Sue despertaba cada vez que oía un coche detenerse en la calle, y se preguntaba si llevaría las letras mayúsculas fluorescentes de policía. Chris esperaba que en cualquier momento sonara el timbre de la puerta y alguien subiera a la carrera por las escaleras para sacar la bolsa de lona de debajo de la cama, detenerles y conducirles a la comisaría de policía más próxima.

Después de una noche de insomnio se reunieron con Tracey en la cocina para desayunar.

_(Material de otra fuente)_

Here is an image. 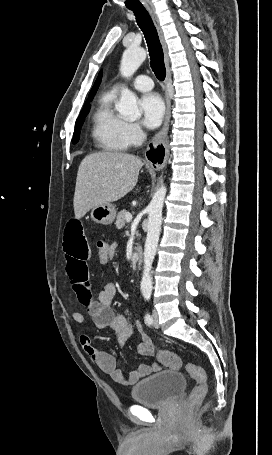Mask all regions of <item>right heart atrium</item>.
Here are the masks:
<instances>
[{
	"label": "right heart atrium",
	"instance_id": "1",
	"mask_svg": "<svg viewBox=\"0 0 272 455\" xmlns=\"http://www.w3.org/2000/svg\"><path fill=\"white\" fill-rule=\"evenodd\" d=\"M125 134L130 145H139L145 139V133L138 123L126 122Z\"/></svg>",
	"mask_w": 272,
	"mask_h": 455
}]
</instances>
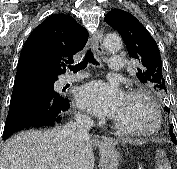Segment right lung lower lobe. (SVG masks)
Returning a JSON list of instances; mask_svg holds the SVG:
<instances>
[{
  "instance_id": "obj_1",
  "label": "right lung lower lobe",
  "mask_w": 177,
  "mask_h": 169,
  "mask_svg": "<svg viewBox=\"0 0 177 169\" xmlns=\"http://www.w3.org/2000/svg\"><path fill=\"white\" fill-rule=\"evenodd\" d=\"M57 77L46 73H16L10 108L3 132L6 140L16 131L61 123L70 107L67 97L54 90Z\"/></svg>"
}]
</instances>
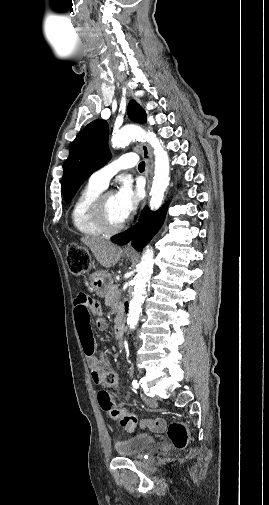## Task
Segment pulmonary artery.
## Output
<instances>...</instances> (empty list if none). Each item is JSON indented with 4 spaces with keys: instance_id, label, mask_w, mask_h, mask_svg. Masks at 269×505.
I'll return each mask as SVG.
<instances>
[{
    "instance_id": "e3ab8cb5",
    "label": "pulmonary artery",
    "mask_w": 269,
    "mask_h": 505,
    "mask_svg": "<svg viewBox=\"0 0 269 505\" xmlns=\"http://www.w3.org/2000/svg\"><path fill=\"white\" fill-rule=\"evenodd\" d=\"M137 160V155L133 153L121 155L117 159L95 171L90 176L89 182L104 189L116 173L122 169L135 166L137 164Z\"/></svg>"
}]
</instances>
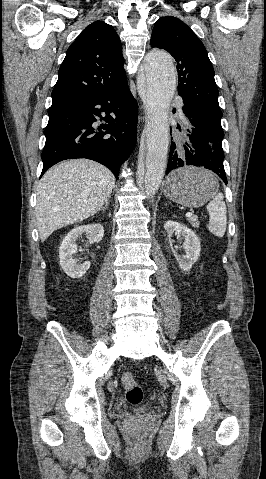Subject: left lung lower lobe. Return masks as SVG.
I'll return each mask as SVG.
<instances>
[{"label":"left lung lower lobe","instance_id":"obj_1","mask_svg":"<svg viewBox=\"0 0 266 479\" xmlns=\"http://www.w3.org/2000/svg\"><path fill=\"white\" fill-rule=\"evenodd\" d=\"M183 112L187 117L188 127L184 130L185 135L181 142L171 143L166 174L185 165H194L212 170L227 184L224 154L215 151V145L184 107ZM177 128L181 131L180 127Z\"/></svg>","mask_w":266,"mask_h":479}]
</instances>
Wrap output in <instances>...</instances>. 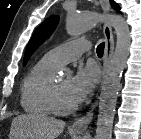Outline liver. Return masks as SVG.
Segmentation results:
<instances>
[{"label": "liver", "mask_w": 141, "mask_h": 139, "mask_svg": "<svg viewBox=\"0 0 141 139\" xmlns=\"http://www.w3.org/2000/svg\"><path fill=\"white\" fill-rule=\"evenodd\" d=\"M65 122L44 114H21L11 124V139H56Z\"/></svg>", "instance_id": "1"}]
</instances>
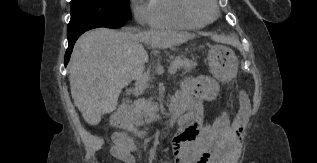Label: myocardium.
<instances>
[{
    "label": "myocardium",
    "mask_w": 317,
    "mask_h": 163,
    "mask_svg": "<svg viewBox=\"0 0 317 163\" xmlns=\"http://www.w3.org/2000/svg\"><path fill=\"white\" fill-rule=\"evenodd\" d=\"M184 9L188 15L205 22L216 19L219 14L216 0H184Z\"/></svg>",
    "instance_id": "f54148a6"
}]
</instances>
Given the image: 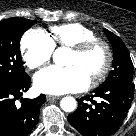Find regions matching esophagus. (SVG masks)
I'll return each instance as SVG.
<instances>
[{"instance_id":"esophagus-1","label":"esophagus","mask_w":136,"mask_h":136,"mask_svg":"<svg viewBox=\"0 0 136 136\" xmlns=\"http://www.w3.org/2000/svg\"><path fill=\"white\" fill-rule=\"evenodd\" d=\"M59 98H60V96H52V95L46 96L47 101L56 100V99H59Z\"/></svg>"}]
</instances>
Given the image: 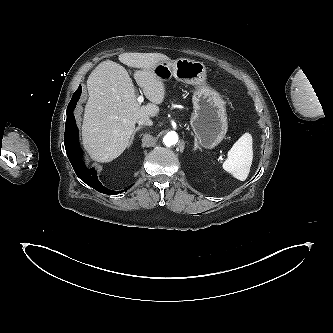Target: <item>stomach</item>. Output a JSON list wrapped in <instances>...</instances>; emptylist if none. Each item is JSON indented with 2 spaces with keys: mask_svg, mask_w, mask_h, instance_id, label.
<instances>
[{
  "mask_svg": "<svg viewBox=\"0 0 333 333\" xmlns=\"http://www.w3.org/2000/svg\"><path fill=\"white\" fill-rule=\"evenodd\" d=\"M152 71L162 81L173 76L183 83L196 85L190 125L202 147L212 149L217 146L228 129L227 114L221 95L206 83L205 65L200 61L180 58L161 61Z\"/></svg>",
  "mask_w": 333,
  "mask_h": 333,
  "instance_id": "1",
  "label": "stomach"
}]
</instances>
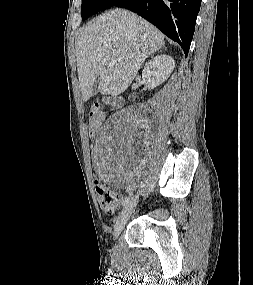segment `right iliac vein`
I'll return each instance as SVG.
<instances>
[{"label":"right iliac vein","mask_w":253,"mask_h":285,"mask_svg":"<svg viewBox=\"0 0 253 285\" xmlns=\"http://www.w3.org/2000/svg\"><path fill=\"white\" fill-rule=\"evenodd\" d=\"M138 202V195L134 196L131 201L125 206V208L120 213L115 226L113 236L114 238L118 237L121 231L123 230L125 224L127 223L129 217L131 216L132 212L134 211Z\"/></svg>","instance_id":"1"}]
</instances>
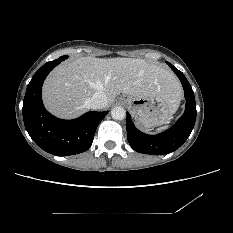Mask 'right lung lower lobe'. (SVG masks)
<instances>
[{
    "label": "right lung lower lobe",
    "instance_id": "1",
    "mask_svg": "<svg viewBox=\"0 0 233 233\" xmlns=\"http://www.w3.org/2000/svg\"><path fill=\"white\" fill-rule=\"evenodd\" d=\"M59 63L47 62L32 77L23 100V119L30 137L40 148L56 156H68L90 148L96 128L108 111L87 112L74 120L58 119L47 112L41 97L42 85Z\"/></svg>",
    "mask_w": 233,
    "mask_h": 233
}]
</instances>
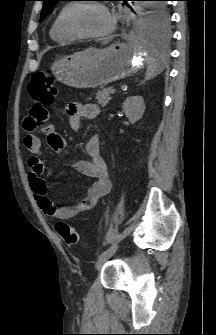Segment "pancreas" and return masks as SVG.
Masks as SVG:
<instances>
[{
    "instance_id": "cf45deb5",
    "label": "pancreas",
    "mask_w": 216,
    "mask_h": 335,
    "mask_svg": "<svg viewBox=\"0 0 216 335\" xmlns=\"http://www.w3.org/2000/svg\"><path fill=\"white\" fill-rule=\"evenodd\" d=\"M111 89L112 87H108L96 93L95 98L98 104L101 105V107H105L109 103V101L112 99V97L110 96Z\"/></svg>"
}]
</instances>
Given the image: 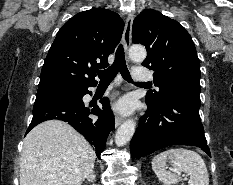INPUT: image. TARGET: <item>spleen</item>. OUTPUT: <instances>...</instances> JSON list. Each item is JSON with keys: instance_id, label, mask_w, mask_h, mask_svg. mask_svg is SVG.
<instances>
[{"instance_id": "1", "label": "spleen", "mask_w": 233, "mask_h": 185, "mask_svg": "<svg viewBox=\"0 0 233 185\" xmlns=\"http://www.w3.org/2000/svg\"><path fill=\"white\" fill-rule=\"evenodd\" d=\"M171 165L190 175L189 185H209V174L202 157L195 151L185 148H171L156 155L152 160V169L164 185L179 182L180 178L167 170V161Z\"/></svg>"}]
</instances>
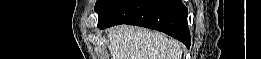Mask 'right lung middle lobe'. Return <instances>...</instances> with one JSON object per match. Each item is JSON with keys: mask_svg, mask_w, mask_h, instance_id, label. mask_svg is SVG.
Masks as SVG:
<instances>
[{"mask_svg": "<svg viewBox=\"0 0 261 59\" xmlns=\"http://www.w3.org/2000/svg\"><path fill=\"white\" fill-rule=\"evenodd\" d=\"M119 0H97L95 11L98 16L105 14L109 11Z\"/></svg>", "mask_w": 261, "mask_h": 59, "instance_id": "obj_1", "label": "right lung middle lobe"}]
</instances>
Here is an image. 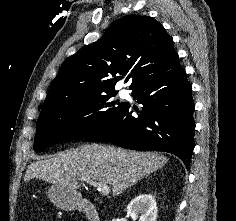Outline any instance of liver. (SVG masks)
Segmentation results:
<instances>
[{"instance_id": "1", "label": "liver", "mask_w": 236, "mask_h": 221, "mask_svg": "<svg viewBox=\"0 0 236 221\" xmlns=\"http://www.w3.org/2000/svg\"><path fill=\"white\" fill-rule=\"evenodd\" d=\"M168 160L158 153L87 144L31 163L24 180L38 178L77 192L79 178L85 177L110 185L113 196H118L163 167Z\"/></svg>"}]
</instances>
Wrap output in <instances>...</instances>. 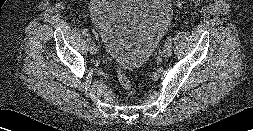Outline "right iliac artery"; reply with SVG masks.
<instances>
[{"label": "right iliac artery", "instance_id": "right-iliac-artery-1", "mask_svg": "<svg viewBox=\"0 0 253 131\" xmlns=\"http://www.w3.org/2000/svg\"><path fill=\"white\" fill-rule=\"evenodd\" d=\"M89 44L91 45V48H92V49H95V48H96V41H95L94 39H91V40L89 41Z\"/></svg>", "mask_w": 253, "mask_h": 131}]
</instances>
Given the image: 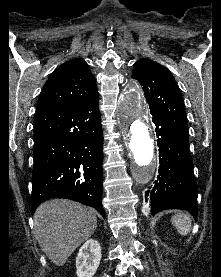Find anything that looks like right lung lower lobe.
<instances>
[{
	"mask_svg": "<svg viewBox=\"0 0 221 277\" xmlns=\"http://www.w3.org/2000/svg\"><path fill=\"white\" fill-rule=\"evenodd\" d=\"M99 97L79 105L36 111L32 214L49 198L102 206L103 133Z\"/></svg>",
	"mask_w": 221,
	"mask_h": 277,
	"instance_id": "1",
	"label": "right lung lower lobe"
}]
</instances>
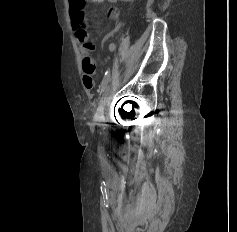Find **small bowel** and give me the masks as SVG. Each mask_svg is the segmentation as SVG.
<instances>
[{
  "label": "small bowel",
  "mask_w": 237,
  "mask_h": 232,
  "mask_svg": "<svg viewBox=\"0 0 237 232\" xmlns=\"http://www.w3.org/2000/svg\"><path fill=\"white\" fill-rule=\"evenodd\" d=\"M90 1L93 3H101L104 0ZM115 15L112 17H115ZM77 39L80 43V48L82 52L83 84L87 89H92L95 85V61L92 56V53L94 51V45L87 40V37L81 38L79 35H77Z\"/></svg>",
  "instance_id": "c3829d8e"
}]
</instances>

– Feliz Navidad -dijo Tracey, y besó a ambos en la mejilla.

Ninguno de los dos reaccionó. ¿Habían olvidado que era Navidad? Ambos se mostraron avergonzados cuando vieron las dos cajas envueltas que su hija había dejado sobre la mesa. No se habían acordado de comprar a Tracey un regalo de Navidad y resolvieron darle dinero en metálico, algo que no hacían desde que era adolescente. Tracey confiaba en que aquel comportamiento tan peculiar obedeciera simplemente al ajetreo de Navidad y la emoción del viaje a Estados Unidos.